Is Dodgers' offseason plan to reduce pressure actually working?

San Diego Padres v Los Angeles Dodgers
San Diego Padres v Los Angeles Dodgers / Harry How/GettyImages

When the Los Angeles Dodgers opted to "re-tool" this offseason, in what was a clear effort to shed some payroll and prepare for the following November, there was also a belief among analysts and insiders that this was a ploy to dim the spotlight surrounding baseball's best team.

An historic 111-win season was flushed down the toilet after an NLDS exit. Trea Turner made a number of critical defensive miscues. Justin Turner wasn't his usual playoff self. Cody Bellinger's bat never came around. Joey Gallo was ... Joey Gallo. The pitching staff just didn't bring it.

That allowed all of the attention to shift to the San Diego Padres, who defeated LA in that series and went on to the NLCS. They beat the 100-win New York Mets along the way, too.

Additionally, LA knew that the following offseason would be a big one for San Diego. The Pads were getting Fernando Tatis Jr. back. They were going to be active in free agency because they had a decent amount of payroll flexibility, in addition to a number of salaries coming off the books.

And, if anybody knows AJ Preller, it was evident he wasn't going to lie down after an NLCS appearance, especially since the team had made it that far without Tatis.

Did the Dodgers' offseason plan actually work? Yes and ... no?

But look at the situation through this weekend's action. The Dodgers have the best record in the NL, while the Padres are floundering at 19-22 and well back of the NL West lead. LA is firmly back in the spotlight after the Braves were swept by the Blue Jays.

Perhaps Andrew Friedman and Co. weren't expecting their grand plan to materialize in the middle of May? This team was theoretically supposed to weather the 162-game storm, sneak into the postseason as a Wild Card team, and then make an "unexpected" run stamped with the underdog label.

Then, the inherent pressure of being in the postseason would've arrived to nobody's surprise, instead of it mounting all year as the wins and records piled up. This Dodgers team might not be setting records, but they're right back to their winning ways despite sporting rookies like Miguel Vargas and James Outman in the lineup.

And now you have the ringing Ken Rosenthal endorsement, which only further establishes the Dodgers as an elite force to be reckoned with. It all happened so fast. But is it a bad thing?

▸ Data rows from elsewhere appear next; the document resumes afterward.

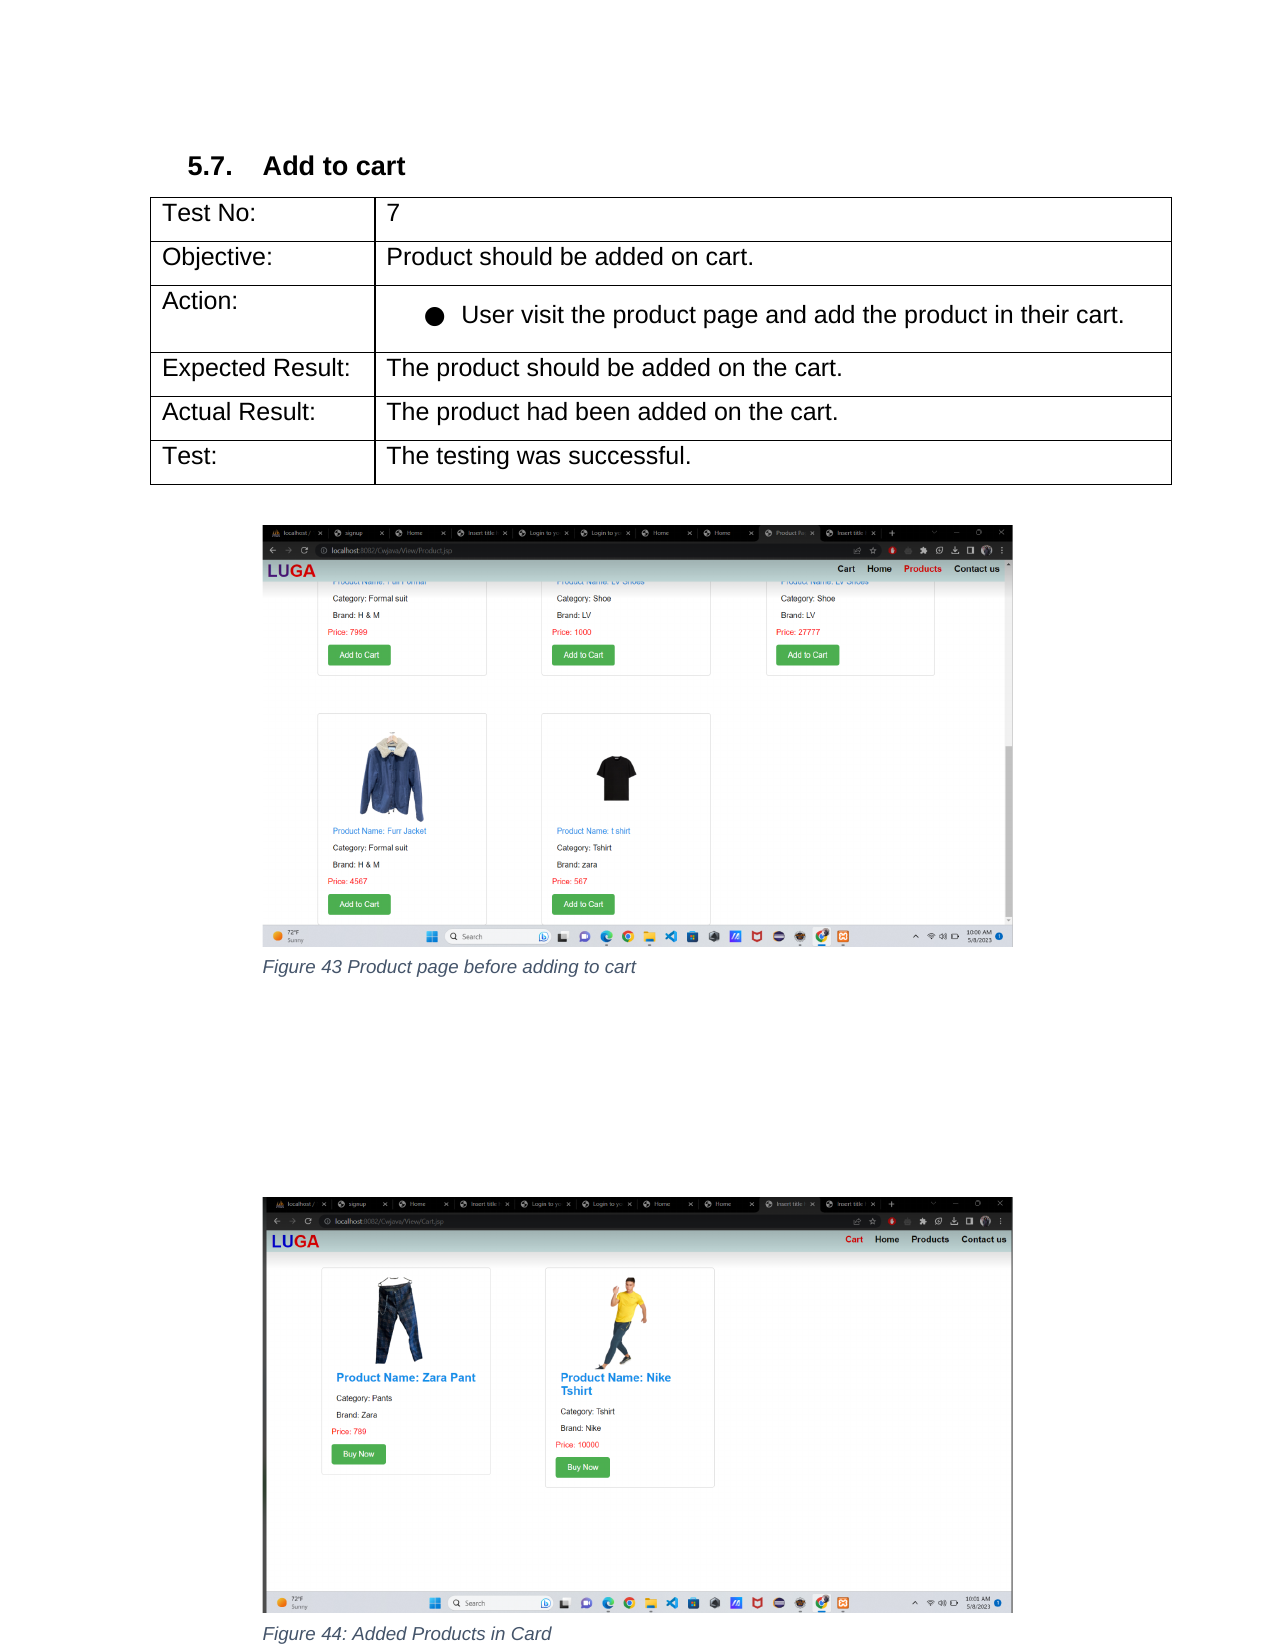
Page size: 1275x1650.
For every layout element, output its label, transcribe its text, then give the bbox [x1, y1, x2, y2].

table_cell The product should be added on the cart. [376, 353, 1171, 396]
table_cell Expected Result: [151, 353, 374, 396]
table_cell Product should be added on cart. [376, 242, 1171, 285]
table_header Test No: [151, 198, 374, 241]
table_cell The testing was successful. [376, 441, 1171, 484]
table_cell Action: [151, 286, 374, 352]
table_cell The product had been added on the cart. [376, 397, 1171, 440]
picture [262, 525, 1013, 947]
table_header 7 [376, 198, 1171, 241]
picture [262, 1197, 1013, 1613]
table_cell Actual Result: [151, 397, 374, 440]
table_cell User visit the product page and add the product in their cart. [376, 286, 1171, 352]
table_cell Test: [151, 441, 374, 484]
table_cell Objective: [151, 242, 374, 285]
subtitle Add to cart [187, 150, 1125, 181]
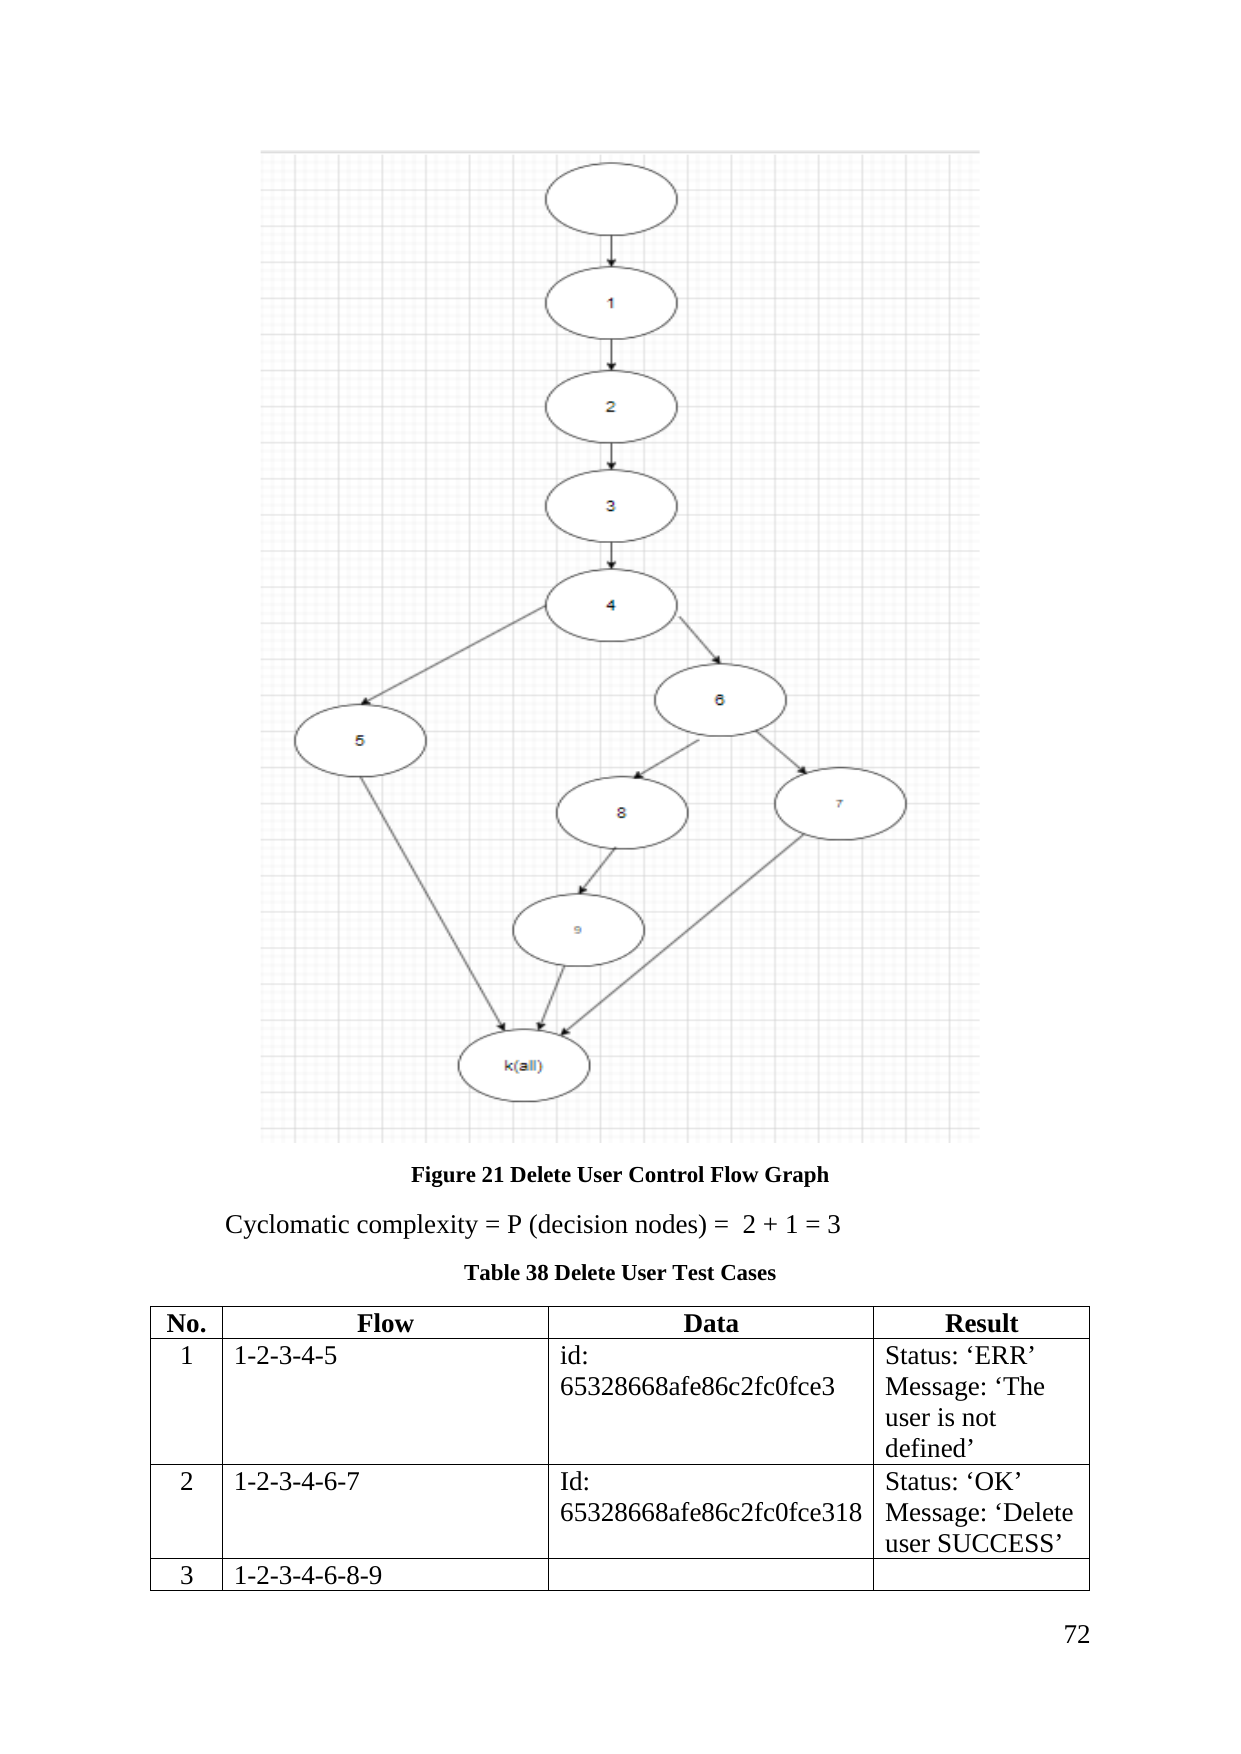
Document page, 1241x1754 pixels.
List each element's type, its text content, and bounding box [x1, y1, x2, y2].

Last year, with guys like Trea Turner and Tyler Anderson hitting free agency, as well as Justin Turner and Cody Bellinger, that only added to the sentiment that 2022 was a World Series-or-bust season. You don't want to have that sort of narrative surrounding your team in the media. Look how it's turned out for the Yankees over the last 20+ years.

This time around, the Dodgers don't have those massive offseason questions (outside of Julio Urías). You might consider Clayton Kershaw one, but he's made his intentions fairly clear, and it shouldn't be as stressful as it was the previous two seasons.

We'd definitely say this wasn't "the plan" for the Dodgers, but with a budding roster and a number of pieces returning from injury, that might make the pressure/expectations a bit easier to handle inside the clubhouse.

Plus, many would still argue the pressure remains on the Padres to dig themselves out of this disappointing start. Yeah, so, if the Dodgers' plan is "somewhat" working, then the Padres' plan is a "total" disaster. That works, too.